9        Before accepting a plea, a court has an obligation to address the defendant personally and determine that “the plea is made voluntarily with understanding of the nature of the charge and the potential punishment if convicted,” and to “[m]ake such inquiry as satisfies it that the defendant in fact committed the crime charged.”  Wis. Stat. § 971.08(1)(a) and (b).  An understanding of the nature of the charge requires awareness of the essential elements of the crime.  See State v. Nichelson, 220 Wis. 2d 214, 218, 582 N.W.2d 460 (Ct.

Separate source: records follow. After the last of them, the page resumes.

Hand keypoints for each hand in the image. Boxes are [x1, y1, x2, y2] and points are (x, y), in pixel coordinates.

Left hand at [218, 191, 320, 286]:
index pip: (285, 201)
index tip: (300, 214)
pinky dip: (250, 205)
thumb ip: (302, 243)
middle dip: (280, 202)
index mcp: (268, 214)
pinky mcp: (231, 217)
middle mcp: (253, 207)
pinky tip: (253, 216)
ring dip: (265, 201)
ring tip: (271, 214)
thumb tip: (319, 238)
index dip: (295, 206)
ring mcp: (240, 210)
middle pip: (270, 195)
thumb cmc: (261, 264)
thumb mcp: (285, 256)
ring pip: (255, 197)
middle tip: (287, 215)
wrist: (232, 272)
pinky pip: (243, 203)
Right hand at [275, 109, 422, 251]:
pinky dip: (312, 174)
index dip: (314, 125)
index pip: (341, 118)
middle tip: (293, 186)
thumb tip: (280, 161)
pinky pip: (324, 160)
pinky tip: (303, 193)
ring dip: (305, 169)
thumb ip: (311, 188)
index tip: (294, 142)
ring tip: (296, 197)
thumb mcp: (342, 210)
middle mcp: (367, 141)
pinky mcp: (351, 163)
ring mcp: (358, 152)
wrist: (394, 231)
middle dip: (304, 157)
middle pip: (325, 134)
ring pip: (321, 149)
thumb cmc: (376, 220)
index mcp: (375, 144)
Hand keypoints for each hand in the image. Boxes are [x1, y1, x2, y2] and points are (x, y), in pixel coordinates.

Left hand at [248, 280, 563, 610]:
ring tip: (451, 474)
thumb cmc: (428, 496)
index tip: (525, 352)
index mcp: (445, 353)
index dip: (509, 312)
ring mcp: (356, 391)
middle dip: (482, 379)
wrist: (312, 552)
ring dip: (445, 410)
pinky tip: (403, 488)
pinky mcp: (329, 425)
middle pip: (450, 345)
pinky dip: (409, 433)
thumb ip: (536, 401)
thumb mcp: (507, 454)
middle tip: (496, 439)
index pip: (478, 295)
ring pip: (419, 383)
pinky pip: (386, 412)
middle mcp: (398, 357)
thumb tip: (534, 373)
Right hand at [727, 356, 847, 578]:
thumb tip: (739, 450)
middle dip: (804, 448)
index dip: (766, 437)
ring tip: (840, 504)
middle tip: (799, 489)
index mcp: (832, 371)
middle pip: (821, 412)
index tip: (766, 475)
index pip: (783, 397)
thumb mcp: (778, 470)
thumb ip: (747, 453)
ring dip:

App. 1998).

10      Here, Jackson contends that the circuit court failed to determine on the record that he understood the nature of the charges against him because the court, after discussing each charge, did not explicitly ask the question, “Do you understand the elements?”  We disagree.  While it may have been the better practice to ask the question in the way Jackson suggests, the court plainly advised Jackson about both the nature of each charge and its potential penalties before asking Jackson if he understood the information that the court had just provided.  Since the court also knew that Jackson had previously gone over the elements with his attorney, we are satisfied that the court adequately discharged its duty in this regard.

11      We further note that the assertion in Jackson’s postconviction motion that he failed to understand “all the essential statutory elements” of the offenses to which he entered pleas is the epitome of a conclusory allegation.  A defendant is required to specifically plead in his motion that he did not know or understand “some aspect of his plea that is related to a deficiency in the plea colloquy.”  State v. Brown, 2006 WI 100, ¶62, 293 Wis. 2d 594, 716 N.W.2d 906.  While this may be self-evident in a situation where a defendant is alleging that he was provided inaccurate information, here Jackson did not allege that either counsel or the court misinformed him about anything.  Thus, there is nothing in Jackson’s motion that explains what his alleged misunderstanding was.  

12      As far as the factual basis for the bail jumping plea, we will accept Jackson’s assertion that he could not have been convicted at trial of bail jumping without proof that he had been released on bond.  See State v. Dewitt, 2008 WI App 134, ¶¶14, 17 & n.5, 313 Wis. 2d 794, 758 N.W.2d 201.  As the State correctly points out, however, the standard for establishing a factual basis is relaxed in the context of a negotiated plea.  It is sufficient to show that there was a factual basis for a more serious dismissed charge that was reasonably related to the offense for which the plea was offered.  State v. Harrell, 182 Wis. 2d 408, 419, 513 N.W.2d 676 (Ct. App. 1994).

13      Jackson argues that Harrell should apply only where a defendant is pleading to a lesser-included offense or to a charge that has been reduced in an amended information.  We are persuaded, however, that the term “reasonably related” may be properly understood to refer to charges that arose out of the same course of conduct.

14      Here, the State dismissed the more serious Class G felony of intimidating a witness in exchange for Jackson’s plea to the Class H felony of bail jumping.  The charges were reasonably related since both were based on the allegation that Jackson had made a phone call to the victim of the prior case.  Jackson does not dispute that the information set forth in the complaint and adduced at the preliminary hearing provided a sufficient factual basis for the intimidation of a witness charge.  Therefore, there was a sufficient factual basis to support Jackson’s negotiated plea to the less serious charge, even though the facts would not have independently supported a conviction on that charge.

            By the Court.—Judgments and order affirmed.

            This opinion will not be published.  See Wis. Stat. Rule 809.23(1)(b)5.


[1]  All references to the Wisconsin Statutes are to the 2011-12 version unless otherwise noted.